# FreeBSD 11 doesnt install on HP Proliant



## cwf-ml (Jul 13, 2017)

So... I'm looking for ideas.

Trying to install 11.0-amd64 on a HP Proliant. An older one - DL360G7

Which like all our servers, sits in some data center where I can not physically access it. So the only possible method (and, indeed, the only method at all for certain types of servers) is installation via HP iLo. 

ilos can use both ISO and IMG files, to simulate CDROMs/DVDs  and Flash Images.

Now FreeBSD broke their ISO emulation somehwere in 8.x or 9.x, and never bothered to fix it, despite being told about it. So for production version 9.x and 10.x we built our own ISO images containing a fix. As a fallback, the memstick image used to work out-of-the-box. 

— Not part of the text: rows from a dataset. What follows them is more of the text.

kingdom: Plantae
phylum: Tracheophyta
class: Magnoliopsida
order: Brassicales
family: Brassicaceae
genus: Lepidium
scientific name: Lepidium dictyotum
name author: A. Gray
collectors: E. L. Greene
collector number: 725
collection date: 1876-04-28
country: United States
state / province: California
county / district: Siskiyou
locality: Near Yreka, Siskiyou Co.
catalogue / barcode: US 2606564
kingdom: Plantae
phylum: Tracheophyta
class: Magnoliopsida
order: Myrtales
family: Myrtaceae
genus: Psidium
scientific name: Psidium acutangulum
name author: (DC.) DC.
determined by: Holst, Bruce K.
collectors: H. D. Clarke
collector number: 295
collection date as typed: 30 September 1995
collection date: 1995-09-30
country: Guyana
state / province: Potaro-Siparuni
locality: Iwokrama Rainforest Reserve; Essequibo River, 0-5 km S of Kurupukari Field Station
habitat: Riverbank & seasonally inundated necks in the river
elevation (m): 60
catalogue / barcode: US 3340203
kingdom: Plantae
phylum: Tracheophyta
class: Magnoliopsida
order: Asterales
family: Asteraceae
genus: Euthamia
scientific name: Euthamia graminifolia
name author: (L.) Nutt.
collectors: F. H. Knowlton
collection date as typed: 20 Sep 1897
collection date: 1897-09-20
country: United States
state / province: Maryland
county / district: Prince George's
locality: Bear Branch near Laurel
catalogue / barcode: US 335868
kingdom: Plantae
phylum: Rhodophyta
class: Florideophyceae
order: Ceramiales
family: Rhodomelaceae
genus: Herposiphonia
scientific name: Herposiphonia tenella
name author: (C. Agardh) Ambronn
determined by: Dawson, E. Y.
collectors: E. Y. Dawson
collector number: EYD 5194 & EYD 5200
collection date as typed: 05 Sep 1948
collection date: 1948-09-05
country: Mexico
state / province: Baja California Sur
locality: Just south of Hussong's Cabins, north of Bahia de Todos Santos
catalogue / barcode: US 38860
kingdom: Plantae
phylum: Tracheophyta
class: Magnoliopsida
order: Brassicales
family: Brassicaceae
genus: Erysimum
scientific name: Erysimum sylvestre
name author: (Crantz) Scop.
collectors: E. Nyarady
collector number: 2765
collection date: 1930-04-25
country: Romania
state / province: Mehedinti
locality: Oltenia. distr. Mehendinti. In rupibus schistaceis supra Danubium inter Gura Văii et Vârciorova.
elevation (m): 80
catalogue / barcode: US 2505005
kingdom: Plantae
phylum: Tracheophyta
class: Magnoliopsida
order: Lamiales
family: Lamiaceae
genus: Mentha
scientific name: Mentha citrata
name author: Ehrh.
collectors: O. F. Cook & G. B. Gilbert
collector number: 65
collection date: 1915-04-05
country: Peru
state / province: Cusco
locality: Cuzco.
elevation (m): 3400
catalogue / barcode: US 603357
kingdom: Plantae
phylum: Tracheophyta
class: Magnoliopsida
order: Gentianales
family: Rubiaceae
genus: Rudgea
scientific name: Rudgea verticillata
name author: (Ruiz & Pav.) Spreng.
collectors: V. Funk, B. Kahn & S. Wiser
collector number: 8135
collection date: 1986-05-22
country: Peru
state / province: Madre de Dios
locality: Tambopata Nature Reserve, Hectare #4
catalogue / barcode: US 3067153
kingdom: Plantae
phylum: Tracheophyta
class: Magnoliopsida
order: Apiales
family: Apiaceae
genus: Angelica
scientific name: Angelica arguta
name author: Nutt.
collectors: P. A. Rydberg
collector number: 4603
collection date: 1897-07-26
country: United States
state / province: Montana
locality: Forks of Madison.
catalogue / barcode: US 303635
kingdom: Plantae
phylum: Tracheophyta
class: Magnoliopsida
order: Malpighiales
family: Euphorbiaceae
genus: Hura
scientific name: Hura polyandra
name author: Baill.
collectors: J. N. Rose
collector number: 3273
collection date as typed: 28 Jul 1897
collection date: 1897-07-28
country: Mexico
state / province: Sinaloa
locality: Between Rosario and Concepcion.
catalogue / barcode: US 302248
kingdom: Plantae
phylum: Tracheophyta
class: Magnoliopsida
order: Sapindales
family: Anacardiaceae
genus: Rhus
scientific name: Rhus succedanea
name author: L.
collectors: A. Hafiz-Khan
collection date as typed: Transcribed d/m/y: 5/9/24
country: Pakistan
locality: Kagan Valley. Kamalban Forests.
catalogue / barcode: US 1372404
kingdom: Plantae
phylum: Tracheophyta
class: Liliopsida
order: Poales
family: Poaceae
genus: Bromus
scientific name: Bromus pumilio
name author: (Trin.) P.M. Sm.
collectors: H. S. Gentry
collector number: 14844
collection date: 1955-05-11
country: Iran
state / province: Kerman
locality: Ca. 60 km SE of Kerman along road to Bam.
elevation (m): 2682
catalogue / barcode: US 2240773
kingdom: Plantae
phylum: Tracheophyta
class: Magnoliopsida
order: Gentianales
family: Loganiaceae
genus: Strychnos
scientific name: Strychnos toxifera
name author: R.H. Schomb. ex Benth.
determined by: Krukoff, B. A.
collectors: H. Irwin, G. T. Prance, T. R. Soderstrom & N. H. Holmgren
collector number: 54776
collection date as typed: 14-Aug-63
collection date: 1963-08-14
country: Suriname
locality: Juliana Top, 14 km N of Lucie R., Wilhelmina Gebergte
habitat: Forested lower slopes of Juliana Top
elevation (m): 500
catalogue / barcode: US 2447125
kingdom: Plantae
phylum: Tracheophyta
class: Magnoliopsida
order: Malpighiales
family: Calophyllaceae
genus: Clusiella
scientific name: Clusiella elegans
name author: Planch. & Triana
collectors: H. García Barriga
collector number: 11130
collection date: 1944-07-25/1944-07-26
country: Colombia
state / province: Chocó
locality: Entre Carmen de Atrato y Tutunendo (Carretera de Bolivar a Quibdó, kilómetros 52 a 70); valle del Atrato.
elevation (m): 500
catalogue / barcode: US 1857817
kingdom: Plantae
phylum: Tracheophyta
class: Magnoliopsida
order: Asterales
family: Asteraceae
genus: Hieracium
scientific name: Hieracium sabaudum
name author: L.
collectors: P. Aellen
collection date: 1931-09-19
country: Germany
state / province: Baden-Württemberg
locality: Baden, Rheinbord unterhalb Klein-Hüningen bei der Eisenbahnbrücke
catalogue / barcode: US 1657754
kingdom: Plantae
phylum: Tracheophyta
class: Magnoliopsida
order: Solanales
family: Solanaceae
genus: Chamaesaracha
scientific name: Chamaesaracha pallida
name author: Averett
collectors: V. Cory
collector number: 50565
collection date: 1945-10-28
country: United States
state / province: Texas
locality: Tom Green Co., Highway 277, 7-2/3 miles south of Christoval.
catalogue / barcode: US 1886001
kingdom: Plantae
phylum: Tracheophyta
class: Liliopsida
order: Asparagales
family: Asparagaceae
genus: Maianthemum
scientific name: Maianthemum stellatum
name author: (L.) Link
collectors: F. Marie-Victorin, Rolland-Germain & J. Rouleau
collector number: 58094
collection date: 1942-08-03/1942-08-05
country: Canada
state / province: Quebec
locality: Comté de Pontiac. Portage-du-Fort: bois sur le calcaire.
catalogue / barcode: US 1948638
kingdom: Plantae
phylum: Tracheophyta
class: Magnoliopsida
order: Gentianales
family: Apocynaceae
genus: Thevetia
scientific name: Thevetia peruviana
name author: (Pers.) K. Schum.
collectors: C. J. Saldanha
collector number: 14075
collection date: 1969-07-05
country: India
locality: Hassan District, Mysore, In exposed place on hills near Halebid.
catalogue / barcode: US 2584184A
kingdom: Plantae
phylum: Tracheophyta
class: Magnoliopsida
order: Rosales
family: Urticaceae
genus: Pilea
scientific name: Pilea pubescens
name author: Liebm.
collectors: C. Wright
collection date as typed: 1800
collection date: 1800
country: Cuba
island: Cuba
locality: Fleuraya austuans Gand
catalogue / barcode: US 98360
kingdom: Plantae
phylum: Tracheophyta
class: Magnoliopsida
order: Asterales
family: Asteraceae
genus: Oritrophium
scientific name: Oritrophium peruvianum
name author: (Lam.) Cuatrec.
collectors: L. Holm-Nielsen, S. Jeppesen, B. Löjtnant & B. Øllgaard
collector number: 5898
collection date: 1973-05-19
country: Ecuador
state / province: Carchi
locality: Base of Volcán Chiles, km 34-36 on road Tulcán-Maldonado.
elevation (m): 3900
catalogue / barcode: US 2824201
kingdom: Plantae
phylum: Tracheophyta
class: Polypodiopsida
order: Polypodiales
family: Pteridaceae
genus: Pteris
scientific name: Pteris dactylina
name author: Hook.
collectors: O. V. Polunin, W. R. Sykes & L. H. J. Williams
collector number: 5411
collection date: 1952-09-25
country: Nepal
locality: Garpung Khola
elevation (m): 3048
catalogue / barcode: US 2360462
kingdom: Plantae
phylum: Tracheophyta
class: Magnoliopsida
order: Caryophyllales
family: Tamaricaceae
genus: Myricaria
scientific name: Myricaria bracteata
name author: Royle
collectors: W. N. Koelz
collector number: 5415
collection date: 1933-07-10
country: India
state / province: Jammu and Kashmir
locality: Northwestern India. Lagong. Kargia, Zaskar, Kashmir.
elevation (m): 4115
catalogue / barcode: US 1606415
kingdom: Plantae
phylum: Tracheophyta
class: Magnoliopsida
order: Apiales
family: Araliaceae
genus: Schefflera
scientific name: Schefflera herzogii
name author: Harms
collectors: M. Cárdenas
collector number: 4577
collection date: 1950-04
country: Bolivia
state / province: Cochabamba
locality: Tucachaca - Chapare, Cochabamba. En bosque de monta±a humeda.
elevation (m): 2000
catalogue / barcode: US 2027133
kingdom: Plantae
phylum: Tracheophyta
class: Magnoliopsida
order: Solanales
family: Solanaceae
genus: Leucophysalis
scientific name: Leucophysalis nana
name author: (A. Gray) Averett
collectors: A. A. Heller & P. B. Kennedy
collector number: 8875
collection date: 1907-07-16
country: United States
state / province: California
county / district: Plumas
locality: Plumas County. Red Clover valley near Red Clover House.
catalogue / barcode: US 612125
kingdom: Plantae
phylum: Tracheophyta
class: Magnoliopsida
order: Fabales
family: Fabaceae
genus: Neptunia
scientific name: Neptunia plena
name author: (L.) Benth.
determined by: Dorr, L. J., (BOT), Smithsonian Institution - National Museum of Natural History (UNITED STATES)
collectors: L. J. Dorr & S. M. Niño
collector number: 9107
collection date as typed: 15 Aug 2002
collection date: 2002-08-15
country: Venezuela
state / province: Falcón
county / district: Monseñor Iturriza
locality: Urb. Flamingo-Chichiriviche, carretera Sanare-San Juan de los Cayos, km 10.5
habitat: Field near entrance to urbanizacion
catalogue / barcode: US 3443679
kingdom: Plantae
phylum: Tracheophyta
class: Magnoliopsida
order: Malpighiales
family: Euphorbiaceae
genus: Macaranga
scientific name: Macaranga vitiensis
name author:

But we don't yet have our own 11.x ISO image. And the uefi memstick image doesn't boot on those older Proliants either.

So - has anybody found a workaround (besides installing 10.3 and using freebsd-upgrade?) 

As a side note, I find this pretty exasperating. Which band of 15-year-old hobbyists is making FreeBSD policies like this these days? People obsess about supporting obscure hobby hardware and strange laptops around here, but the proverbial server-OS FreeBSD can not be bothered anymore to support the hardware of the world's largest server vendor...

I probably should complain to the professional FreeBSD support organisation (that does not exist) where we would buy FreeBSD support contracts (that don't exist) similar to RedHats offerings, especially including those 10 years security fix support (which doesn't exist either).


----------



## tingo (Jul 16, 2017)

Or you could do what any professional user would do; write a problem report using FreeBSD's official bug report facility, so that there exists an official problem report for any problems you have found.
Venting here or in another forum might be good for getting out a bit of steam, but without a PR it sure doesn't look very professional.


----------



## cwf-ml (Jul 27, 2017)

LOL. Yeah, I will do that. The problem has been known so long I doubt someone will bother, but that was my plan to do if noone comes up here with "i know a way to fix this".

Alas, apparently nobody did.  So here we go: PR 221056. Let's hope its actually dealt with. My oldest still open bug in the system is from 2006. And I even submitted a simple fix with that. The one from 2009 hasn't even been worked on - apparently nobody needs IPv6 anyway. We still maintain exception clauses in scripts to work around that one.


----------